Por outro lado, outras causas foram incorporadas,
sendo a saúde mental dos estudantes a principal
delas, em função da ansiedade gerada pela
relação entre estudantes e vestibular, pela postura
preconceituosa de uma funcionária da escola e
pela parceria público-privada entre a escola e uma
empresa de telecomunicações que ofereceu um
curso profissionalizante no mesmo horário de
aulas do cursinho. A única situação de evasão
ocasionada por um conflito interno foi mediada pelo
Cursinho através de uma assembleia fora da escola,
com a participação de estudantes e educadores
(incluindo a pessoa que saiu do projeto) para que
todos pudessem compartilhar sua opinião a esse
respeito e para que não houvesse margem para
unilateralidade nas decisões a respeito deste
conflito. Quanto a cada um destes obstáculos,
desde o transporte até as dificuldades emocionais
de cursistas, o Cursinho procurou alternativas e
resoluções em conjunto, sendo bem-sucedido em
algumas situações, porém transparente em todas.
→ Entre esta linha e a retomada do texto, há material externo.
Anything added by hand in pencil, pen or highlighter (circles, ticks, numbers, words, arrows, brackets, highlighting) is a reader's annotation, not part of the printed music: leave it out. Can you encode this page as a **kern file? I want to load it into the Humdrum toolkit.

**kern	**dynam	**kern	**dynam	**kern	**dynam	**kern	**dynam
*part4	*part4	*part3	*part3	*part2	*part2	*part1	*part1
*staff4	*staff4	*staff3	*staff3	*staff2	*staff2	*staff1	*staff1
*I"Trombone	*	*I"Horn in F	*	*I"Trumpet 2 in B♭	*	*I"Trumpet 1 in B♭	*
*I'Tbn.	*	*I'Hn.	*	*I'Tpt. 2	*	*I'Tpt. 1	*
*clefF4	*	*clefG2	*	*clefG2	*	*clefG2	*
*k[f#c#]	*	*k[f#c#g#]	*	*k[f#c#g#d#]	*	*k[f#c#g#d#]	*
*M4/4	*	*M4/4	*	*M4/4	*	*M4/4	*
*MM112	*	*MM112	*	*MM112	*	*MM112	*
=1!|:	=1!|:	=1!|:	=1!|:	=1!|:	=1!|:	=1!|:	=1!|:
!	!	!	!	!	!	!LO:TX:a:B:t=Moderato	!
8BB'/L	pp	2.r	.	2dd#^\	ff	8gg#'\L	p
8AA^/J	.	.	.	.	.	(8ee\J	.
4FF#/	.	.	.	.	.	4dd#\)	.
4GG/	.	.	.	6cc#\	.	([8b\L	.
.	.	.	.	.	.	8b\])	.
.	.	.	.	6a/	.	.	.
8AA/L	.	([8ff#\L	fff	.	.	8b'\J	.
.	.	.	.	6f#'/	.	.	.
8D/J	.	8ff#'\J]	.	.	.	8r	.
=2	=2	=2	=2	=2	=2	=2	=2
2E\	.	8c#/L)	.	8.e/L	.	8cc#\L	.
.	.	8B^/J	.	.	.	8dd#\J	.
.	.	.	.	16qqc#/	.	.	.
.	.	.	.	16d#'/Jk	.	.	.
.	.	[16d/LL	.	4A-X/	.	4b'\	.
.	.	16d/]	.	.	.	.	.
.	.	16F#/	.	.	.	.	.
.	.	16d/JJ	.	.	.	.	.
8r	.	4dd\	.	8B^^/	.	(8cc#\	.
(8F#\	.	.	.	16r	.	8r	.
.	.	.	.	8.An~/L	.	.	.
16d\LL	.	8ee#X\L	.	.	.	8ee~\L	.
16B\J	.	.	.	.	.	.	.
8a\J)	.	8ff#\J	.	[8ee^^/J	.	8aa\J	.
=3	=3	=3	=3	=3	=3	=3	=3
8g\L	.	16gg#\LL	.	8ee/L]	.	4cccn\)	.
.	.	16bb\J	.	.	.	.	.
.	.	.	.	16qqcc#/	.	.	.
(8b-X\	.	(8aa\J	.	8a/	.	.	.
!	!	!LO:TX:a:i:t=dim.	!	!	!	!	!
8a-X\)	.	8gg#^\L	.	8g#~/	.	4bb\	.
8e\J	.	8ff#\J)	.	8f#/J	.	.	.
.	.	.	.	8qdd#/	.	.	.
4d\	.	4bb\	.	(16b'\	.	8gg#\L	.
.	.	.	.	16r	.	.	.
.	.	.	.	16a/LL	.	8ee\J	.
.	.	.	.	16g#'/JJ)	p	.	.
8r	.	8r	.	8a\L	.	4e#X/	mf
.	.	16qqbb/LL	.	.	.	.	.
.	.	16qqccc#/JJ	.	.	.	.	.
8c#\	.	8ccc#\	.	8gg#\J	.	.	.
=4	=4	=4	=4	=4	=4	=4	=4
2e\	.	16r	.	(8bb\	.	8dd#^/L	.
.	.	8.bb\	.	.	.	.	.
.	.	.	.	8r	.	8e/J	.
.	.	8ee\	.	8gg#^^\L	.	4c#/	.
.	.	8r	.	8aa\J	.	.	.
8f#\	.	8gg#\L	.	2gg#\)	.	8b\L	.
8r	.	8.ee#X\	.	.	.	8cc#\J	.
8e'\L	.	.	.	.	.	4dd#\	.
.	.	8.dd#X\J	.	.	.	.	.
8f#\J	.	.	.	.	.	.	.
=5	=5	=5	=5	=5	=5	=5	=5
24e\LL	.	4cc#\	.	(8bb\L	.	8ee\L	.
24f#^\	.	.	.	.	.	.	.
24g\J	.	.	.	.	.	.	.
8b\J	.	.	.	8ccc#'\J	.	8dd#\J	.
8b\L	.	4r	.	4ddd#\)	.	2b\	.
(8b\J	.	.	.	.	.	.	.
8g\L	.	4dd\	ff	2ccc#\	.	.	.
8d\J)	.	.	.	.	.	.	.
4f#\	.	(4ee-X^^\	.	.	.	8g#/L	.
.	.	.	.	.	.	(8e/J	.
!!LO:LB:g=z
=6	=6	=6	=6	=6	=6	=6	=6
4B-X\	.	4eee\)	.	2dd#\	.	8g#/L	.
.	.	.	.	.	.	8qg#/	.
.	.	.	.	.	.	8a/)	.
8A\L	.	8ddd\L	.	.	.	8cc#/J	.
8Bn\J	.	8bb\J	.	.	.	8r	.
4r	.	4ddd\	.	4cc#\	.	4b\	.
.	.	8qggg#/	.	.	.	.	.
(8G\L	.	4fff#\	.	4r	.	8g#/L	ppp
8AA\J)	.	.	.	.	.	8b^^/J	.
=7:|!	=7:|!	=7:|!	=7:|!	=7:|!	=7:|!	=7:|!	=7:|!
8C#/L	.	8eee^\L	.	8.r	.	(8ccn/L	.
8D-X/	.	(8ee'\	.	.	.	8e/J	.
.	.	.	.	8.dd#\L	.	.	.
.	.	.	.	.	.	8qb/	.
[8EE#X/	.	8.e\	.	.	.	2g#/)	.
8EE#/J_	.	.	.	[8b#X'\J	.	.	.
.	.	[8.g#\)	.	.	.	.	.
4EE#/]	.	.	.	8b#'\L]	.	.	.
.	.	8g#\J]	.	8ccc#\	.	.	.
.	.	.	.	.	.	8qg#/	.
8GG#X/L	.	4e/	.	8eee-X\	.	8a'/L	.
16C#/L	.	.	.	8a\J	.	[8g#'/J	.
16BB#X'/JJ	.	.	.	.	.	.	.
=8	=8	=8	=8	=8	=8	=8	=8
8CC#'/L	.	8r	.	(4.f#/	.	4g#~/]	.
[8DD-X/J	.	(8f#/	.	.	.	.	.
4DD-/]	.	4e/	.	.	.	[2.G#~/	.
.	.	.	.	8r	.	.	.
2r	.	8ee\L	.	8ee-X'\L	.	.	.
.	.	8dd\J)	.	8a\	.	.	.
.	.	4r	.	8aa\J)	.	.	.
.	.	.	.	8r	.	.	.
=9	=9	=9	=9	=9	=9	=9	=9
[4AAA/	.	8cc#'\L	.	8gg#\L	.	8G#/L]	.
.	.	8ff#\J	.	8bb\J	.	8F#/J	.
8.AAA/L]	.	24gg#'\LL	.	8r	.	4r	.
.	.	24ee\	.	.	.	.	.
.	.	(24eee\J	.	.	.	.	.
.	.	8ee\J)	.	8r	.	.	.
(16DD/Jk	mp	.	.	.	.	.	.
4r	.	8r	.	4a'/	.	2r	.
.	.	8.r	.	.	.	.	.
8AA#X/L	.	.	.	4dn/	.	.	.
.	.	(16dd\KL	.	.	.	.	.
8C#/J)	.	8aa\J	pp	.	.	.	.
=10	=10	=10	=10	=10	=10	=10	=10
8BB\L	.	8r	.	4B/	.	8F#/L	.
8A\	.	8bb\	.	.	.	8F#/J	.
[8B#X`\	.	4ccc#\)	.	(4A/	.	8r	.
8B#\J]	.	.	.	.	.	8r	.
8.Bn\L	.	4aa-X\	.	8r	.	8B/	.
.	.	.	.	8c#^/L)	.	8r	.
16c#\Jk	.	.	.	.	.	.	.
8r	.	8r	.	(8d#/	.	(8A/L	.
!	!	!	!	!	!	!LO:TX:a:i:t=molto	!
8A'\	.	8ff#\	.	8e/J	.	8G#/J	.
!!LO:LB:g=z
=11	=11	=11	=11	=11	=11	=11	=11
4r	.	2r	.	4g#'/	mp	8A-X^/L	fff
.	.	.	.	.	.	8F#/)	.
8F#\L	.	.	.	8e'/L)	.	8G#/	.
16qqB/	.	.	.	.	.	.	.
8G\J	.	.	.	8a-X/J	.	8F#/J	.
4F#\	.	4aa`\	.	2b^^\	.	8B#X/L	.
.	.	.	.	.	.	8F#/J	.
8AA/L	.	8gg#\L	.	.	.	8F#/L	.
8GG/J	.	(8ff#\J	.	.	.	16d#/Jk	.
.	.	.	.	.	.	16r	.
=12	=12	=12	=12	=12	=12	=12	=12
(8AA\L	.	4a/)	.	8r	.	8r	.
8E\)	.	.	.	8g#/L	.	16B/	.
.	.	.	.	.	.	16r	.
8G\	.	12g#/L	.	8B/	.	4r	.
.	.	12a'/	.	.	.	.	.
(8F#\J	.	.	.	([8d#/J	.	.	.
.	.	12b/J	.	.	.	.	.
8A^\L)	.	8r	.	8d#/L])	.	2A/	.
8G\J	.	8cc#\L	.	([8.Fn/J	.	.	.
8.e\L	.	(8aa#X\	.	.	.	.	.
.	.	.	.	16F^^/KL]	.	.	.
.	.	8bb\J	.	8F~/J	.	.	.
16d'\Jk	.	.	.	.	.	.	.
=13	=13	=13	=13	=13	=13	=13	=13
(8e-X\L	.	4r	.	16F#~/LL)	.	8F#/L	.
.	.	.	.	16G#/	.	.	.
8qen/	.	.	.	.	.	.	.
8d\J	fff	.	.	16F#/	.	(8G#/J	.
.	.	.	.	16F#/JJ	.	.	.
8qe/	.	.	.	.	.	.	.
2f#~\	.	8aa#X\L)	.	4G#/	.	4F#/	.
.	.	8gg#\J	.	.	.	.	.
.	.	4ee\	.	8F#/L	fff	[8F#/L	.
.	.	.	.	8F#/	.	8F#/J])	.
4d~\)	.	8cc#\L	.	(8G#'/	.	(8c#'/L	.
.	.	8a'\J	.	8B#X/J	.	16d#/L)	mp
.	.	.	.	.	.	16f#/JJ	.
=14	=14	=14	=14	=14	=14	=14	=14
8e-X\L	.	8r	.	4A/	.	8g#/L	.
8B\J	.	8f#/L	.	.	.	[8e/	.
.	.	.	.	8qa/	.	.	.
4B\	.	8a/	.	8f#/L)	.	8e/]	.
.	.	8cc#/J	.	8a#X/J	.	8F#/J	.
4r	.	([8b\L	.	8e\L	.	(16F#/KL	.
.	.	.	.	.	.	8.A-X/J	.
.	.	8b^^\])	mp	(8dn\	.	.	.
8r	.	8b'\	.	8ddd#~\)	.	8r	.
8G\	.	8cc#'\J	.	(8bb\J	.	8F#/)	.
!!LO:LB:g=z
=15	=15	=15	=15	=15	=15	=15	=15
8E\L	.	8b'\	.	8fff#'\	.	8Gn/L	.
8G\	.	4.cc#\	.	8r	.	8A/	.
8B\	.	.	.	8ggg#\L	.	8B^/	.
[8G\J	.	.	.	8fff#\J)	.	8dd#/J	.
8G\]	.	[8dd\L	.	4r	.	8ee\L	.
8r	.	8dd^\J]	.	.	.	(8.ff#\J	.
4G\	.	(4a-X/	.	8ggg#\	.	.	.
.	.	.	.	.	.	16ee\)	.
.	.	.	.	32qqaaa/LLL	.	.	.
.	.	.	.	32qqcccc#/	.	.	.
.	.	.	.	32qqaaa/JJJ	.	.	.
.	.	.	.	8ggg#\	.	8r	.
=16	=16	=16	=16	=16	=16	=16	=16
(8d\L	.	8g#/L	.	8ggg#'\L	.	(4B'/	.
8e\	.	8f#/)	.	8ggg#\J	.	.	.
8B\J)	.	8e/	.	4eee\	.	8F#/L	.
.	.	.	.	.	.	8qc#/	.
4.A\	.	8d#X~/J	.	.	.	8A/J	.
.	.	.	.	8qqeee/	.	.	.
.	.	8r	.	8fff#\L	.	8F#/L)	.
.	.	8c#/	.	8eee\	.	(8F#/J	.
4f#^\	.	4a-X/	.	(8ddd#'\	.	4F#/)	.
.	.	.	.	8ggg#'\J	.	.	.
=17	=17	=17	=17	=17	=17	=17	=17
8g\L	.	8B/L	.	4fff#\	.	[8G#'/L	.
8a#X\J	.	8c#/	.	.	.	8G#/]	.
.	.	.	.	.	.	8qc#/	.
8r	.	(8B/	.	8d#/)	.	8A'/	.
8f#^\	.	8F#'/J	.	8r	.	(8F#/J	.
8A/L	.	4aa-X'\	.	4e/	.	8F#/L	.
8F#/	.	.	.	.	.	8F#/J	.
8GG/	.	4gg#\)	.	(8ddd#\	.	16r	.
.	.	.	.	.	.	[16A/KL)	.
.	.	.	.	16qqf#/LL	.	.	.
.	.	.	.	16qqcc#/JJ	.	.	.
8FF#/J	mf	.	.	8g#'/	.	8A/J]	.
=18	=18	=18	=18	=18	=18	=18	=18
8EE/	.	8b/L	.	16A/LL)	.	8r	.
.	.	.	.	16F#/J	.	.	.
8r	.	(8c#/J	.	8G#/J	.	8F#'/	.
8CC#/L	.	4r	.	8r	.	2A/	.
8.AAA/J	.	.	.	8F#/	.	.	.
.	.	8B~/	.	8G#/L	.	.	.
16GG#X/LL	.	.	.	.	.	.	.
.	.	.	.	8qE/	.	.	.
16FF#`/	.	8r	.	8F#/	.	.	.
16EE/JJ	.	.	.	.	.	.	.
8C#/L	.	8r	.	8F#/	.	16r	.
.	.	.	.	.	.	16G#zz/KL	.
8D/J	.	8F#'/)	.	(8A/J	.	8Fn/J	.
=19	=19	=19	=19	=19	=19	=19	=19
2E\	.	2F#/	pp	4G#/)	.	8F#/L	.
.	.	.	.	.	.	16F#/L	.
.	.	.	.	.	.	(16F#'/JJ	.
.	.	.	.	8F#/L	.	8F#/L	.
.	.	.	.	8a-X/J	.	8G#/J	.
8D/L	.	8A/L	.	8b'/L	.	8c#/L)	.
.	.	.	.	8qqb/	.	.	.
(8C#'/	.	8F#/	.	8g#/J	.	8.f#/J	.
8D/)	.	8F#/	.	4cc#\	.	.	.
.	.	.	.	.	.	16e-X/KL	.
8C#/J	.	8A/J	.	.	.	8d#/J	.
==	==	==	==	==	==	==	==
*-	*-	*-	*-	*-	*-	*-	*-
A partir das experências do CLL
acumuladas nos últimos anos e
sobretudo em 2017, algumas mudanças foram
propostas para 2018.
A primeira delas é sermos um coletivo de educação
libertária que tem como um de seus eixos de ação
o cursinho. Acreditamos que o grupo deve agir
para além da preparação ao vestibular. A ideia é
que assim possamos atuar não apenas em nossas
salas de aula, mas ter um engajamento mais amplo
e coerente com os nossos princípios, como pensar
permanentemente a questão da educação e da
prática pedagógica libertária e nos articular a outros
coletivos e lutas. Nesse sentido, uma primeira
formação pedagógica já foi organizada no início
deste ano em conjunto com outros cursinhos livres
de São Paulo. Os modelos de aula e cronogramas
serão agora discutidos a partir da disponibilidade
e visão de ensino de cada um dos participantes.
É consenso que devemos manter encontros
regulares, mas que eles não sejam mais pautados
por uma disciplina, mas por temas/ projetos que
visem envolver todos os estudantes e educadores.
No entanto, o formato e atuação dessa nova
organização do Cursinho seguem em aberto para
serem discutidos e experimentados. Em relação
ao espaço, no entanto, a decisão é certa: em
2018 buscamos um lugar que seja nosso - e não
de um outro grupo ou instituição -, prezando pela
autonomia do coletivo e por uma realização mais
plena de seus objetivos e princípios.